__Requirement 1__
In the CMR tutorial, how would the passage read starting at "Using the CMR" and ending at "What is CMR?" if you replace "Earthdata" with "EarthData"?
__Requirement 2__
Does each statement below agree with the CMR tutorial? Answer yes or no for each and quote the words that decide it.
(a) The tutorial presents two examples.
(b) The first example makes parallel requests using asyncio.
(c) CMR stands for Common Metadata Repository.
__Requirement 3__
Answer these questions about the CMR tutorial:
(a) Which Python package does the second example use?
(b) What is the short name given for the Multi-spectral Instrument collection?
(c) What does the abbreviation URLs stand for?

Using the CMR API and asyncio for fast CMR Queries


Summary

This tutorial demonstrates how to effectively perform queries and extract data download Uniform Resource Locators (URLs) for every Common Metadata Repository (CMR) metadata record within a NASA Earthdata collection. Two examples are shown. The first highlight making sequential requests for data URLs associated with specified collections. The second example demonstrates the how to leverages Python’s asyncio package to perform bulk parallel requests for the same information and highlights the increase in speed when doing so. The NASA Earthdata collections highlighted here are Harmonized Landsat Sentinel-2 Operational Land Imager Surface Refleactance and TOA Brightness Daily Global 30m (HLSL30.002) and Harmonized Landsat Sentinel-2 Multi-spectral Instrument Surface Reflactance Daily Global 30m (HLSS30.002).

What is CMR?

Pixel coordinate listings
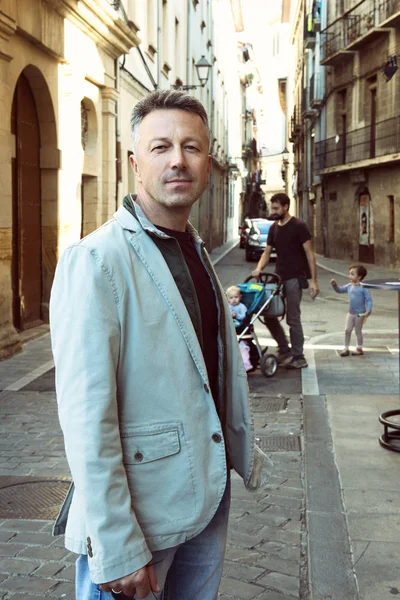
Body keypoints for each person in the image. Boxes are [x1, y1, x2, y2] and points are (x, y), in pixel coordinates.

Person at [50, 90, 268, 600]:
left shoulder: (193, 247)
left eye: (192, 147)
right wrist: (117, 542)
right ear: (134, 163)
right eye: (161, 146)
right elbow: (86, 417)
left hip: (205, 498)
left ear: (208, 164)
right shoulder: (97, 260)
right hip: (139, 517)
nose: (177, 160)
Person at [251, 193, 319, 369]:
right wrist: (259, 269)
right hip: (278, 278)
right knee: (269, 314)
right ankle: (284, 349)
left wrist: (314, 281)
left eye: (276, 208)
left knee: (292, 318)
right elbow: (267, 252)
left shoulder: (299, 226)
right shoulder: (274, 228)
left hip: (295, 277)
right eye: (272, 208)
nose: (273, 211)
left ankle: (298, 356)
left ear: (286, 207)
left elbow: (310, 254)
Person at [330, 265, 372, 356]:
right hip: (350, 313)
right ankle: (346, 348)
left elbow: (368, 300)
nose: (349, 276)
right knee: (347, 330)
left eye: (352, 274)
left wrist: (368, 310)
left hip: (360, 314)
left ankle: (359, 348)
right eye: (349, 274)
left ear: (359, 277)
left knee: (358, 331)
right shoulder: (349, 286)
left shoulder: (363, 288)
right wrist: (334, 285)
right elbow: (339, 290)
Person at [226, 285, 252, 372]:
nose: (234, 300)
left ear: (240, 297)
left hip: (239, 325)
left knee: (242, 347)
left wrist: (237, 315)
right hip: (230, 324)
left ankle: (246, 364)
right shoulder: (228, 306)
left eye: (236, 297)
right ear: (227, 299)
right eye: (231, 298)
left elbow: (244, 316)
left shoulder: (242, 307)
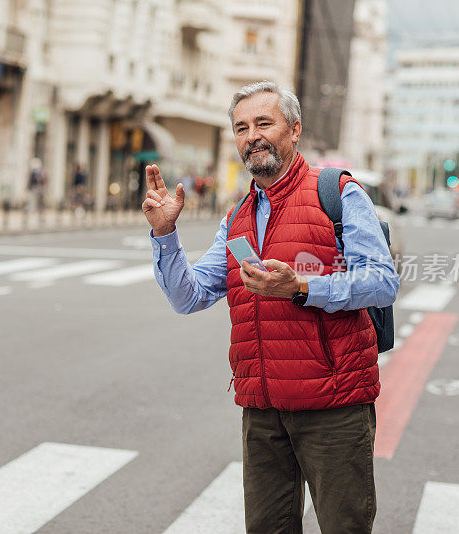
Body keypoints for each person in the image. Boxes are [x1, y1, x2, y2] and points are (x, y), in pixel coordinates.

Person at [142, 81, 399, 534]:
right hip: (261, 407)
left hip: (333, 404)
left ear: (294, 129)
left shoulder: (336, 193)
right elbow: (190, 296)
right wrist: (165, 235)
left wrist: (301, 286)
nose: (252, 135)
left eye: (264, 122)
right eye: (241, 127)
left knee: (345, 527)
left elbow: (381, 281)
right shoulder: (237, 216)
--
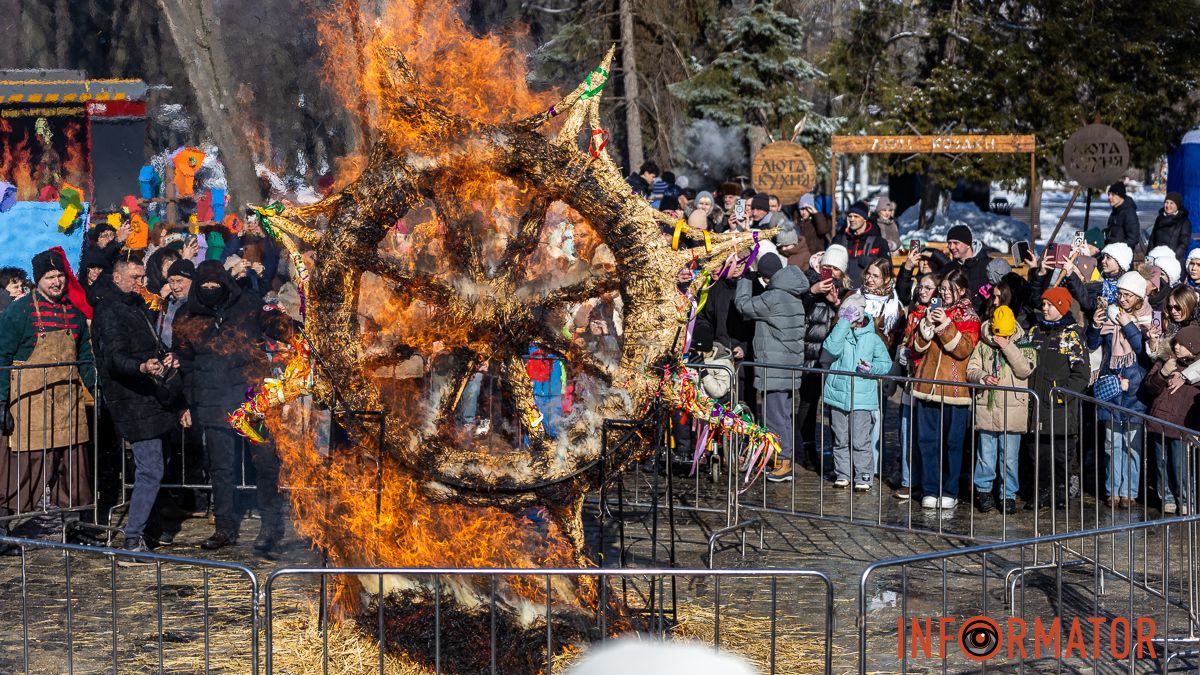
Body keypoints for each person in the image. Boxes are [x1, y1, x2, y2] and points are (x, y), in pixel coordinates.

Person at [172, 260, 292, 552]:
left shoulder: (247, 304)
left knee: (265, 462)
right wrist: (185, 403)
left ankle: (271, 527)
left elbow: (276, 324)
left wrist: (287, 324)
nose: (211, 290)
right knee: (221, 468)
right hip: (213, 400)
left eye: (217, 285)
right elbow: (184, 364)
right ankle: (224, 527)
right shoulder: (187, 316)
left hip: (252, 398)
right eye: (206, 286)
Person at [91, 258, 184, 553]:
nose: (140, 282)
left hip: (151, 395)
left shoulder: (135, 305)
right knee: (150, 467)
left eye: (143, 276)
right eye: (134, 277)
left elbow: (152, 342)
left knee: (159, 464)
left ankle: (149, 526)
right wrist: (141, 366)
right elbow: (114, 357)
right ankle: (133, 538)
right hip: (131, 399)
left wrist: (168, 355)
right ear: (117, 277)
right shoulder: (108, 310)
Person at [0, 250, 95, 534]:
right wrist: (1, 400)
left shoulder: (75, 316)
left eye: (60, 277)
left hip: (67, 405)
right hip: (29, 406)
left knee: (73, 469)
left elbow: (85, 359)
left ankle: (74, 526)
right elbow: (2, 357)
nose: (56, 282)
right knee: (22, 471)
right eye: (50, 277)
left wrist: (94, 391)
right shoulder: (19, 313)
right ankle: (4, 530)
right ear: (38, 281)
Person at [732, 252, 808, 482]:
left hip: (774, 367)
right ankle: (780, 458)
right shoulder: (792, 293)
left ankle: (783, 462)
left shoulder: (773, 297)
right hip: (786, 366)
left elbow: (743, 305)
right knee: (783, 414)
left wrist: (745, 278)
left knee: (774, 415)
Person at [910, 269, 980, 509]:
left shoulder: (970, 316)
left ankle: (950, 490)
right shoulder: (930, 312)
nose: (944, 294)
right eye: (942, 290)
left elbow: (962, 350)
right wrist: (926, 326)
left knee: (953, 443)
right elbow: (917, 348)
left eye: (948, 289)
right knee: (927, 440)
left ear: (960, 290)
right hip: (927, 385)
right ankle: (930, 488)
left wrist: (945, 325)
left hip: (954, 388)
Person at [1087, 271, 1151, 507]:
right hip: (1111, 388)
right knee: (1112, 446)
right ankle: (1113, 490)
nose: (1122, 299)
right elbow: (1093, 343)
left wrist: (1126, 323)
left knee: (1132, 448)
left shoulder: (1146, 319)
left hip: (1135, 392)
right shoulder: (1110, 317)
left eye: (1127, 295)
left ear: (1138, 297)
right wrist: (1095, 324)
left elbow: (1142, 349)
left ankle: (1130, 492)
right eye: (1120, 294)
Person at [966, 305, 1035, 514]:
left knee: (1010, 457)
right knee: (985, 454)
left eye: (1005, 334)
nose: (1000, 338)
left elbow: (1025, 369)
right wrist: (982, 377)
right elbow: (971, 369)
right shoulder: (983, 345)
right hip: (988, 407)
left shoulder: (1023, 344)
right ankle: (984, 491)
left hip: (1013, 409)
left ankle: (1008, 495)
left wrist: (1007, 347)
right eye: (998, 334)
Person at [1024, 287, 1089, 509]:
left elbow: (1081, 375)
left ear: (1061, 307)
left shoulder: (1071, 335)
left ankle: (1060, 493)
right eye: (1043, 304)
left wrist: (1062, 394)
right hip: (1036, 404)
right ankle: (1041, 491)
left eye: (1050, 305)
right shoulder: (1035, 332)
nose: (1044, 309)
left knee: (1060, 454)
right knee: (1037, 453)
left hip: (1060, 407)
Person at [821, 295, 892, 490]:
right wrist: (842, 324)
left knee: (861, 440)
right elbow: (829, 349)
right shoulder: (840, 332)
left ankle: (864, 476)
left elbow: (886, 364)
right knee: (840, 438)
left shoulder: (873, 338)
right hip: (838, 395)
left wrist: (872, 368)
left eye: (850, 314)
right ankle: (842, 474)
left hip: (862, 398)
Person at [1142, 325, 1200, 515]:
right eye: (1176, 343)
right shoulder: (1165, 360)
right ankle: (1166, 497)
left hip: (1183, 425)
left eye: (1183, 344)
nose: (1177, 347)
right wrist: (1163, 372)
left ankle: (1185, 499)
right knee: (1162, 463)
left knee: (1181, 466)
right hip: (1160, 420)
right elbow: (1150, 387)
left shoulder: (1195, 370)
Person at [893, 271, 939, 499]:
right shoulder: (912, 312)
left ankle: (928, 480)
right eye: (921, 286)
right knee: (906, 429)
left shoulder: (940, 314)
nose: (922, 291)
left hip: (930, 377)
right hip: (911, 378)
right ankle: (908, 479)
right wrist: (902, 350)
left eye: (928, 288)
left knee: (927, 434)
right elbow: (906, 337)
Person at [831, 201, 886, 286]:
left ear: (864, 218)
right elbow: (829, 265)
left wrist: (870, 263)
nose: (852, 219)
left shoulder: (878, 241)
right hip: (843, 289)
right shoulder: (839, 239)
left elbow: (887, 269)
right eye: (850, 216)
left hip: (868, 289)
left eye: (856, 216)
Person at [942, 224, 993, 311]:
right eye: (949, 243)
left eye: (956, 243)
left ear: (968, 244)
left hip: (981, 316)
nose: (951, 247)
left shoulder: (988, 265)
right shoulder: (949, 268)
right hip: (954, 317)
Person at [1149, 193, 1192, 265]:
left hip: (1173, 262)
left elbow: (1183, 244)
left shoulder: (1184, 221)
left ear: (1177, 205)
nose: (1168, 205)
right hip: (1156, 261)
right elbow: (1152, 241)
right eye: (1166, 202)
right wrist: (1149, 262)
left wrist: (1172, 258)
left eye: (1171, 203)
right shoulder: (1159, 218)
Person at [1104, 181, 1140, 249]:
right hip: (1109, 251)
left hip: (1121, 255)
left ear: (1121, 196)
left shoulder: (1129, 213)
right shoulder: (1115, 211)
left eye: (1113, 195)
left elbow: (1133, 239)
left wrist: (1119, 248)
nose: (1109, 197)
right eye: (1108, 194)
...
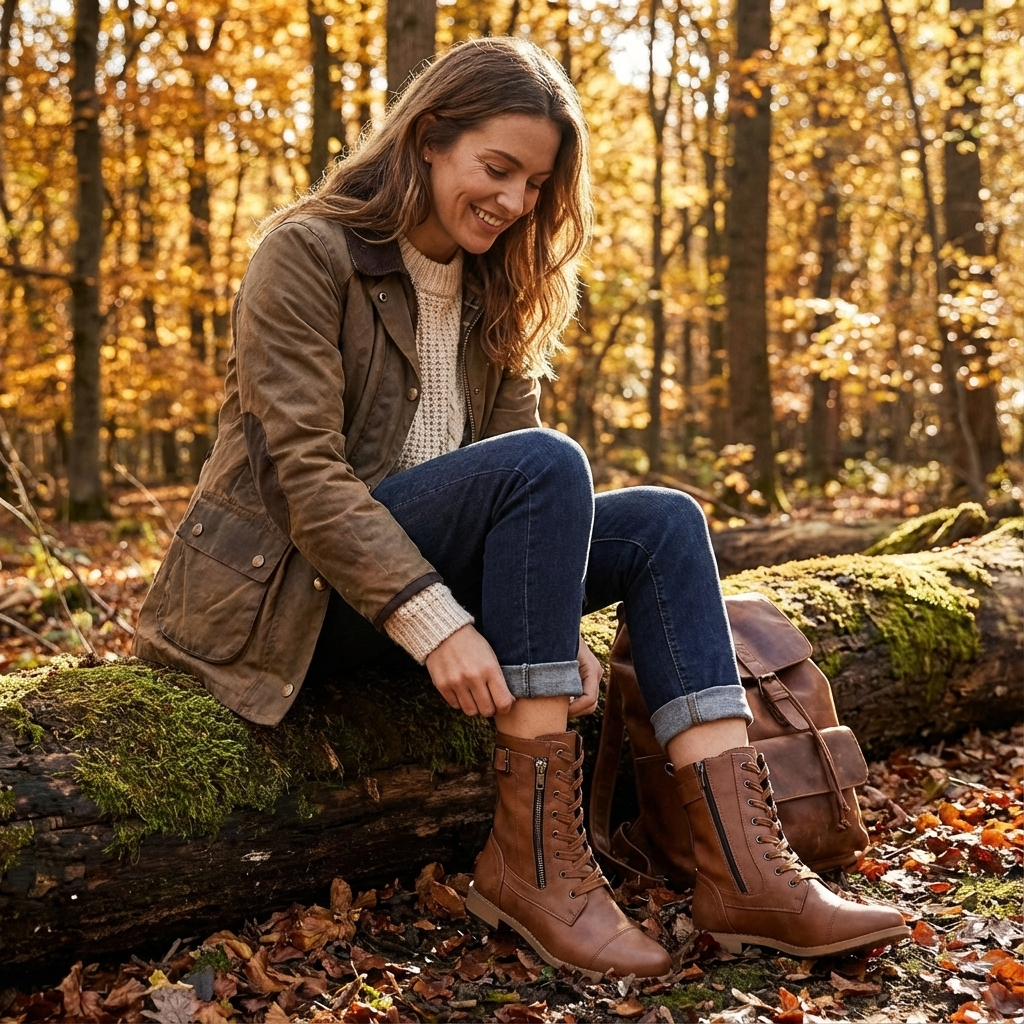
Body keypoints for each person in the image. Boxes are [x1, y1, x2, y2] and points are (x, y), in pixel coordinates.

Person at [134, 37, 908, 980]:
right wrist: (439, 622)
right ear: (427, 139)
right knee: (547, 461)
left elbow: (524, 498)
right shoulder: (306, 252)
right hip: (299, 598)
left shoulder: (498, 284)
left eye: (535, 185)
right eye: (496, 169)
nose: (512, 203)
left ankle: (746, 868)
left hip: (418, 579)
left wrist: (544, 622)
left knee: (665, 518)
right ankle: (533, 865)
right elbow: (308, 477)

__Your solution 1__
Using the CMR API and asyncio for fast CMR Queries


Summary

This tutorial demonstrates how to effectively perform queries and extract data download Uniform Resource Locators (URLs) for every Common Metadata Repository (CMR) metadata record within a NASA EarthData collection. Two examples are shown. The first highlight making sequential requests for data URLs associated with specified collections. The second example demonstrates the how to leverages Python’s asyncio package to perform bulk parallel requests for the same information and highlights the increase in speed when doing so. The NASA EarthData collections highlighted here are Harmonized Landsat Sentinel-2 Operational Land Imager Surface Refleactance and TOA Brightness Daily Global 30m (HLSL30.002) and Harmonized Landsat Sentinel-2 Multi-spectral Instrument Surface Reflactance Daily Global 30m (HLSS30.002).

What is CMR?

__Your solution 2__
(a) Yes: "Two examples are shown."
(b) No: "The first highlight making sequential requests for data URLs associated with specified collections."
(c) Yes: "Common Metadata Repository (CMR)"

__Your solution 3__
(a) asyncio
(b) HLSS30.002
(c) Uniform Resource Locators